Former Attorney General Tom Horne’s lawsuit against Yavapai County Attorney Sheila Polk can go on, according to Judge Steven Logan. Horne is suing Polk for violating his rights in a case that goes all the way back to the 2010 campaign when Horne bested Democrat Felicia Rotellini, thanks in part to independent expenditures that targeted Rotellini. The IEs were the subject of a campaign finance investigation that, while normally handled by the AG’s office, was farmed out to Polk’s office since the AG could not investigate himself without a conflict of interest.
Polk, as the investigator, decided that because Horne and the outside group’s chairman Kathleen Winn were in communication during the campaign, that the IEs were illegally coordinated. Horne and Winn appealed that decision and the case was heard by an administrative law judge. The prosecution was handled by one of Polk’s deputies and Polk herself assisted in prosecuting Horne and Winn. But the administrative judge ruled for Horne and Winn, largely because Horne and Winn testified that their communications were regarding a real estate deal, not the campaign, and the prosecution had no proof to offer that the communication was in fact about the campaign.

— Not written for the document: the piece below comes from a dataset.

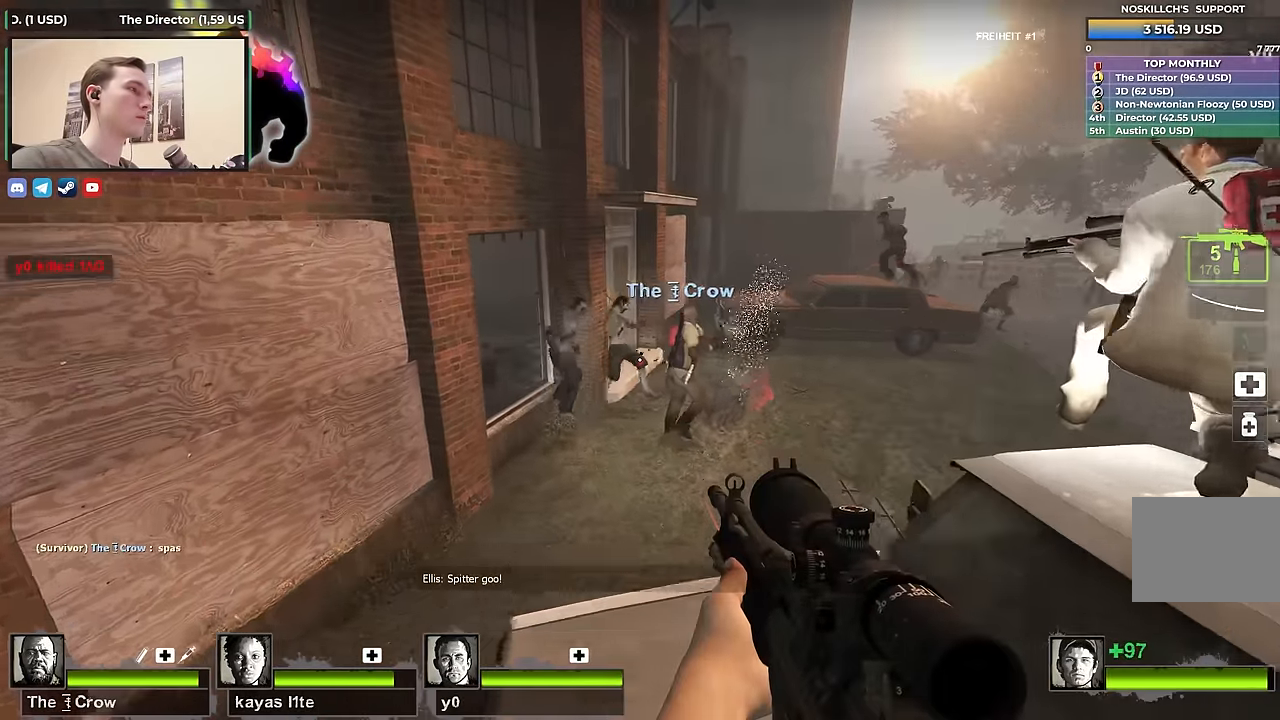
{"keys": ["shift"], "events": [[17, "shift", "down"], [67, "w", "up"], [117, "d", "up"]]}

Which is where it gets interesting, because administrative judge opinions are not binding, although they are usually followed. Polk rejected the judge’s ruling, reversed it herself, declared her deputy the winner in the case, and imposed a $1.2 Million fine on Horne and Winn. That decision was appealed by Horne and Winn, who ultimately were cleared, and then sued Polk for violating their rights.
The judge’s ruling against Polk, allowing the case to continue, made it very clear that there was no doubt that Polk was acting as both the prosecution and the judge in a manner that was obviously ethically inappropriate, and that Polk ignored the conflict of interest and proceeded in a way that was guaranteed to violate Horne’s and Winn’s due process rights.
Much of the bad press from this matter contributed to Horne’s 2014 defeat in the GOP primary to Mark Brnovich, so it will be interesting to see what the final outcome of the case will be and what sort of damages Horne and Winn will be able to recover.
In the meantime, it is another black eye for Sheila Polk, and likely an expensive mistake that will be paid for by Yavapai County taxpayers. Polk has been in office since her election in 2000 and is up for re-election again in 2020.